Set exercise:
Select every line in the records below that contains the word "subtitle", matching case exactly, and copy each of those lines.

─── Material to process

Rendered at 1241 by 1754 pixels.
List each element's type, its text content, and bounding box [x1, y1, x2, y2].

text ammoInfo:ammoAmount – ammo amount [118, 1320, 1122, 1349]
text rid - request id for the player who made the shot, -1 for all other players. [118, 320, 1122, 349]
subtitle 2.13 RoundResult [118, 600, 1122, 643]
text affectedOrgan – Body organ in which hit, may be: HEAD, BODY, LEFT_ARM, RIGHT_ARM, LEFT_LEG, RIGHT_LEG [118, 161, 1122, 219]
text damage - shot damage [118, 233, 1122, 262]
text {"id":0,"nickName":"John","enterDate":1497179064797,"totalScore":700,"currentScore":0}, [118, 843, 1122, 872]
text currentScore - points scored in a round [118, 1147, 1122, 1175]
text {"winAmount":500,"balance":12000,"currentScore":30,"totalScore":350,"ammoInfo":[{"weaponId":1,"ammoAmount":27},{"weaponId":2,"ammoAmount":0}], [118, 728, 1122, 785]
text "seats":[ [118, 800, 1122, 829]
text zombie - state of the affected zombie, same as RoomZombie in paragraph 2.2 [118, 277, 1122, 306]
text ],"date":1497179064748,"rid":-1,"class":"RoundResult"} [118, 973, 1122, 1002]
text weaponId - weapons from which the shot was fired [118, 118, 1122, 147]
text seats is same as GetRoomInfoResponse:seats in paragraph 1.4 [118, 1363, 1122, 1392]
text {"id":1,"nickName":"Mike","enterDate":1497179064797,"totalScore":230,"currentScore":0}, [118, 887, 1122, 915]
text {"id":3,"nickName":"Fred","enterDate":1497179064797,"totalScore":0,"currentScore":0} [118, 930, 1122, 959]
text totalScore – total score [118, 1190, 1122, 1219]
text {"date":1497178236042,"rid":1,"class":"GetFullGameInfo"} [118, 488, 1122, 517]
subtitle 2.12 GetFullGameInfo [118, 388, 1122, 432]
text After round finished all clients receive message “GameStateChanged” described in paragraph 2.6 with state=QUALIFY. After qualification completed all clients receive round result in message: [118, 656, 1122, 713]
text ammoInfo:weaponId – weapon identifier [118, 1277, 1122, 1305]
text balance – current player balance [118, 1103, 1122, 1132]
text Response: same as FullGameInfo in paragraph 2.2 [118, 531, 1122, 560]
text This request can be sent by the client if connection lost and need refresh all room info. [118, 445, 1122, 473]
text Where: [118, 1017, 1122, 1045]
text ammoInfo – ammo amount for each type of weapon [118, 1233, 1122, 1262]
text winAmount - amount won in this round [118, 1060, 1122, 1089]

──────
─── Material to process

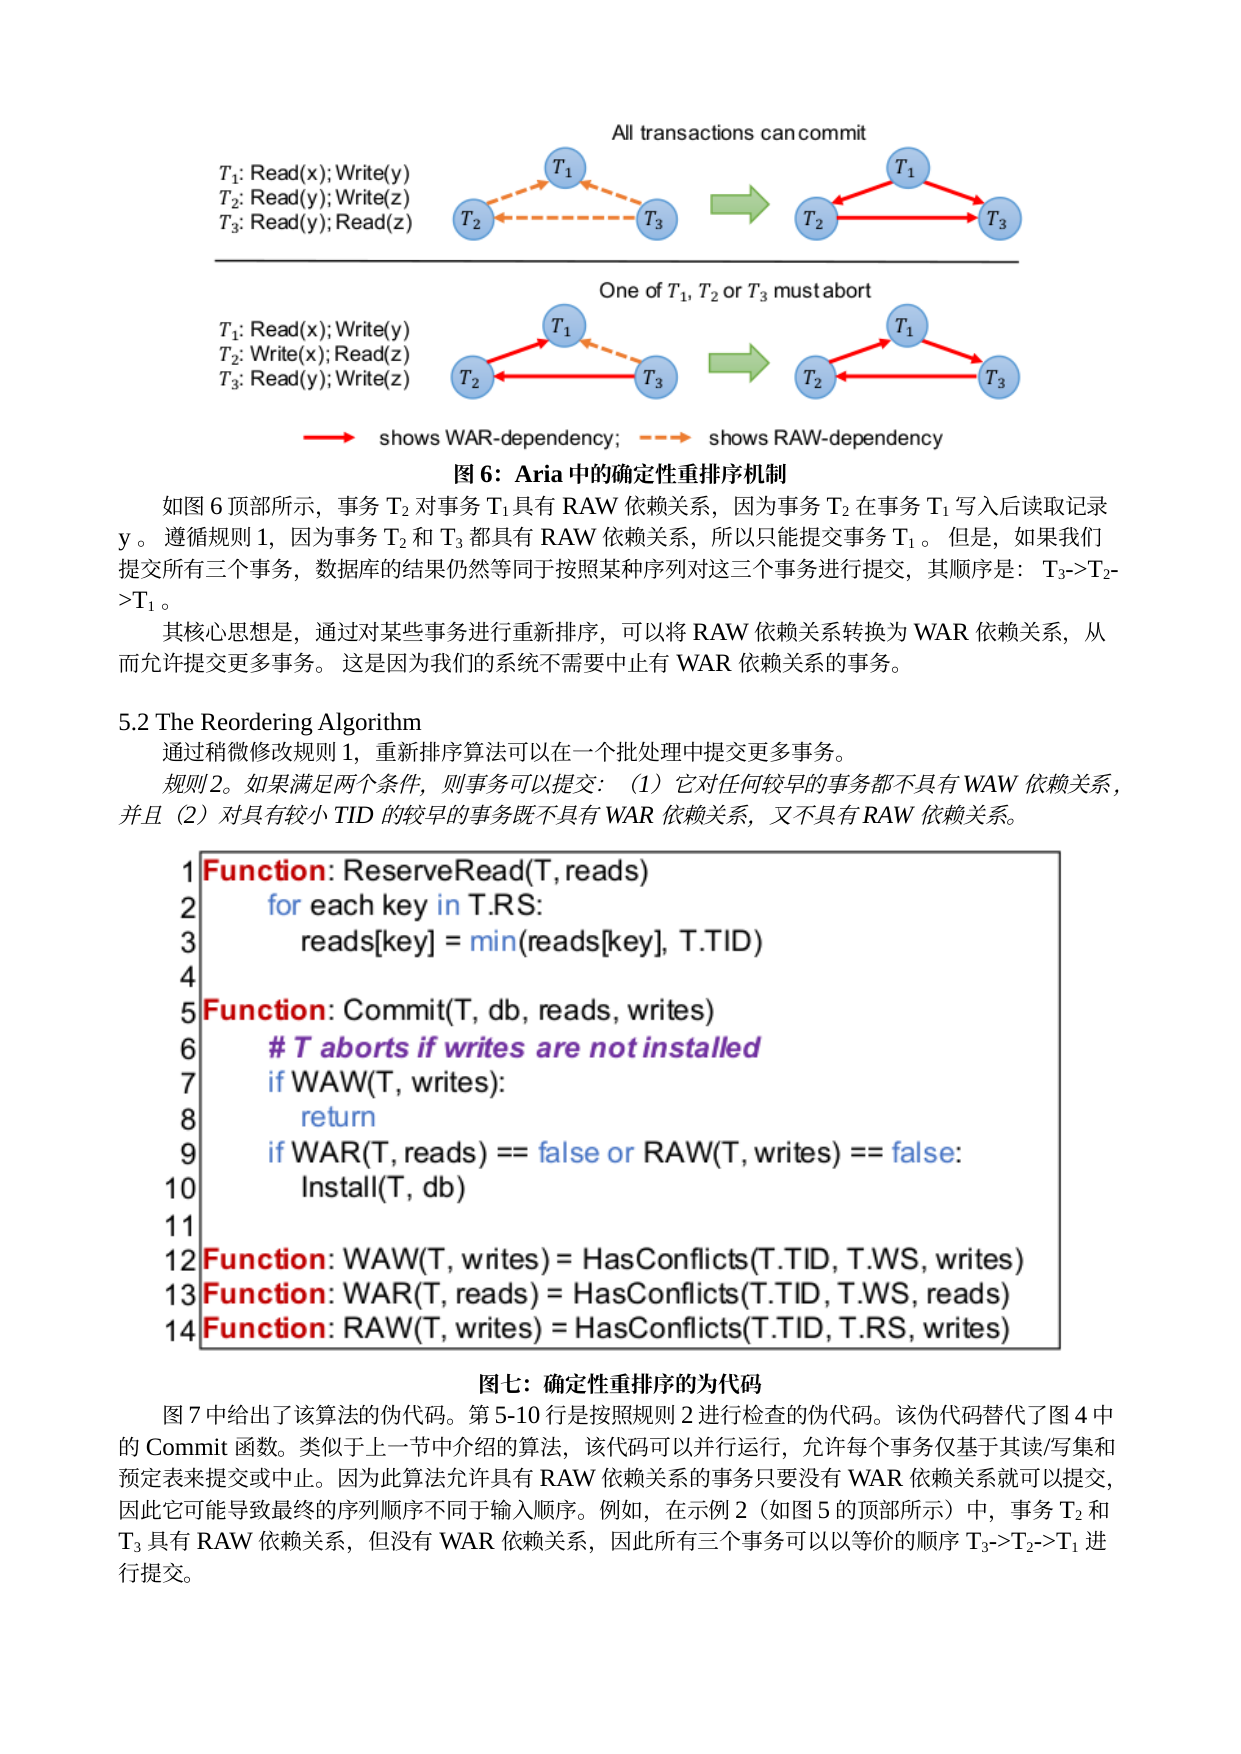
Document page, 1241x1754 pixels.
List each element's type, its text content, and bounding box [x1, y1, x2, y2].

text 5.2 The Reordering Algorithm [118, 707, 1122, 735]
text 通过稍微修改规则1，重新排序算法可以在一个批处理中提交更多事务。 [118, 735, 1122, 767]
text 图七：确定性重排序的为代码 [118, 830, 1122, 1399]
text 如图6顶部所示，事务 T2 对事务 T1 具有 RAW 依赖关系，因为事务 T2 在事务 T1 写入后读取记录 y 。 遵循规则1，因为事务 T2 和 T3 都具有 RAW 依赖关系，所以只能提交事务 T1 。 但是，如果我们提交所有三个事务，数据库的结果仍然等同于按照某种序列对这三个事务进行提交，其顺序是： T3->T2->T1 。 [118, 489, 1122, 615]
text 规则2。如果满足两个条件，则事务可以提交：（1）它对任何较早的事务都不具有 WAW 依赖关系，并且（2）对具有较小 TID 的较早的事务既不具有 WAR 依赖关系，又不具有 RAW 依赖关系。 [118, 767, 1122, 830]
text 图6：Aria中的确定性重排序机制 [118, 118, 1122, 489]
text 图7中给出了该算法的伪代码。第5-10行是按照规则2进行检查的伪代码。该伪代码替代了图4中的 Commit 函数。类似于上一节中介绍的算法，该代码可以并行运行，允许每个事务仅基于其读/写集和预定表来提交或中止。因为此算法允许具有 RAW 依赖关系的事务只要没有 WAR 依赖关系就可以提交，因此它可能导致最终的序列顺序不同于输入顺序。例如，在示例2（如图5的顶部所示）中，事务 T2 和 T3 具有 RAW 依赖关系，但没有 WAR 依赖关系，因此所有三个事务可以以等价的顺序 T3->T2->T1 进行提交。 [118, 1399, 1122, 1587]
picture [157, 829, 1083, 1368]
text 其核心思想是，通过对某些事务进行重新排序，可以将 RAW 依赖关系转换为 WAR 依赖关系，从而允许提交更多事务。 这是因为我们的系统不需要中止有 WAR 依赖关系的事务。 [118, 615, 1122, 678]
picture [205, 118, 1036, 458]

──────
─── Material to process

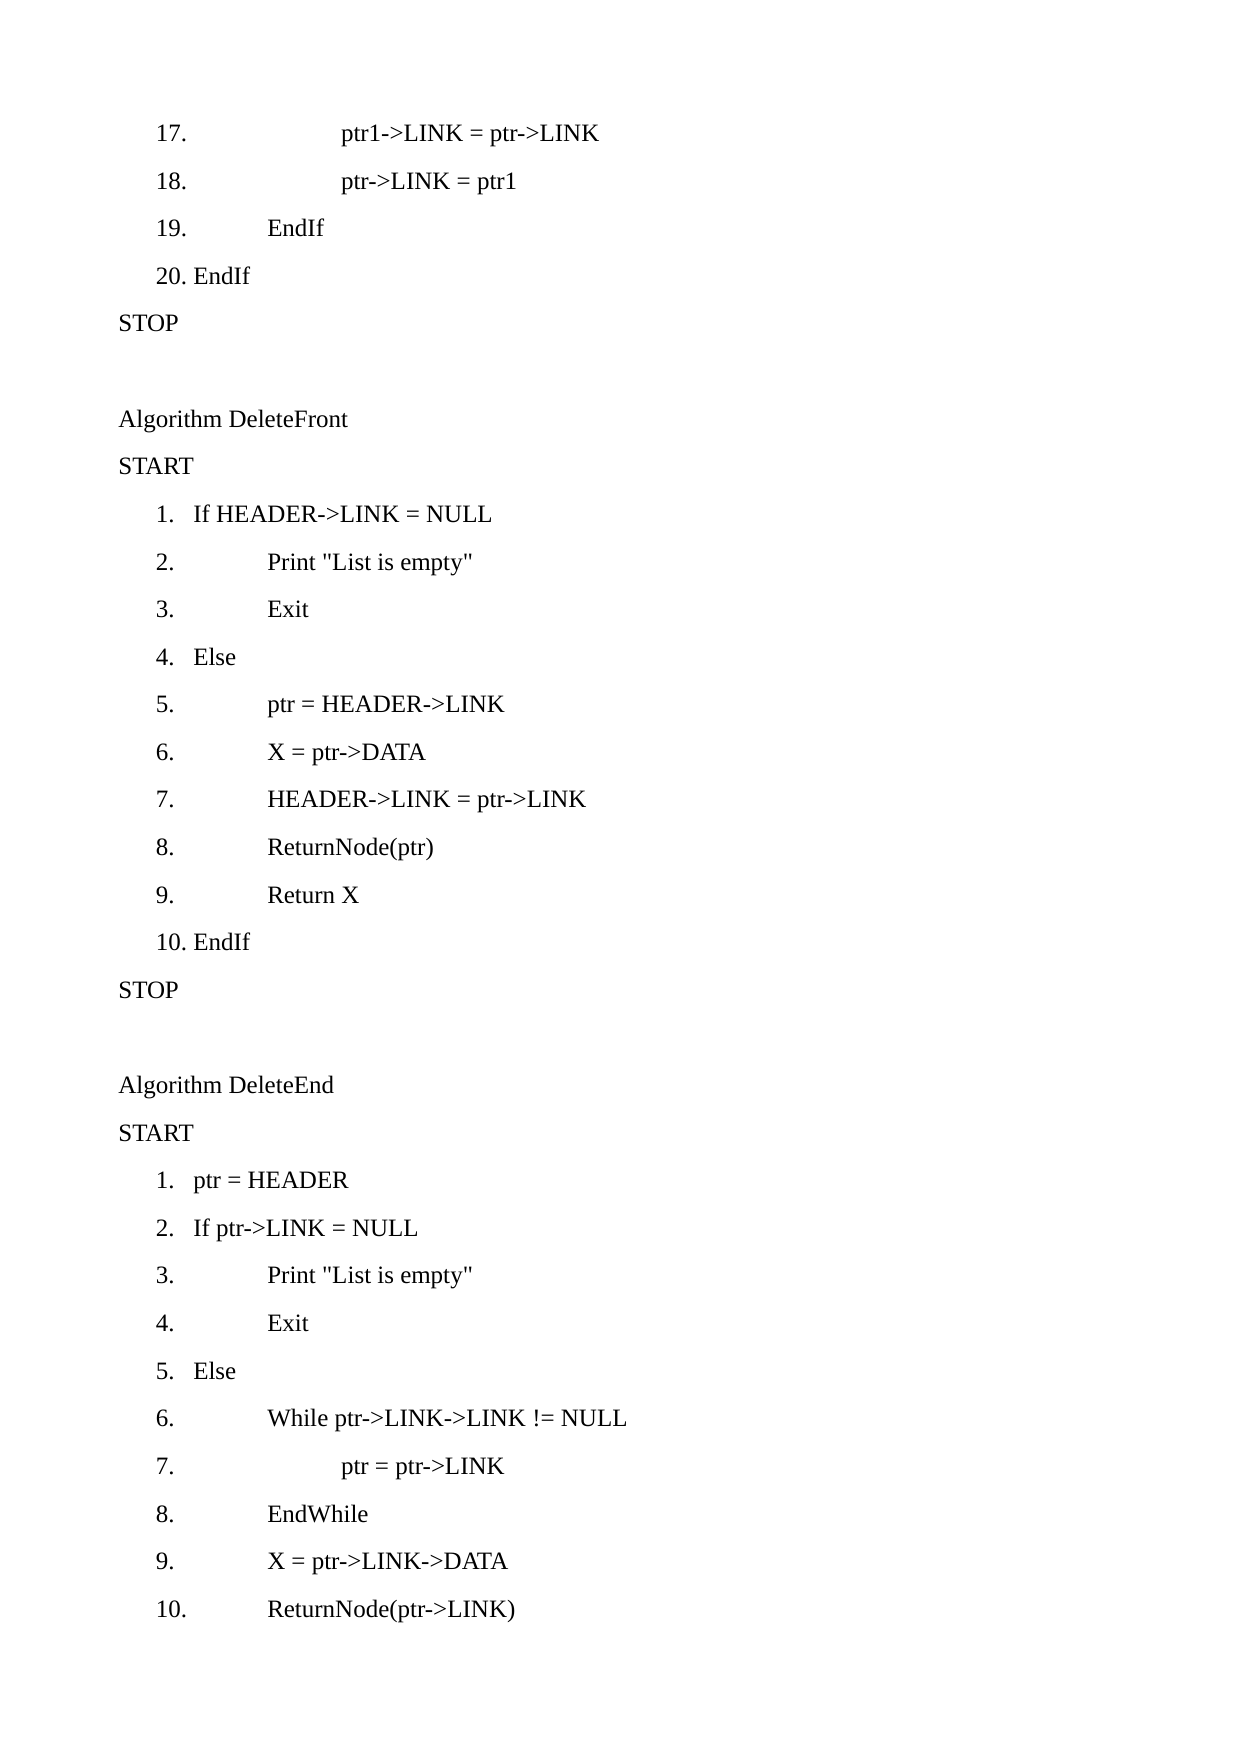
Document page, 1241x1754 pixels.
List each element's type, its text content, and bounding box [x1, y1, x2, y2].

──────

In response:
subtitle 2.13 RoundResult [118, 600, 1122, 643]
subtitle 2.12 GetFullGameInfo [118, 388, 1122, 432]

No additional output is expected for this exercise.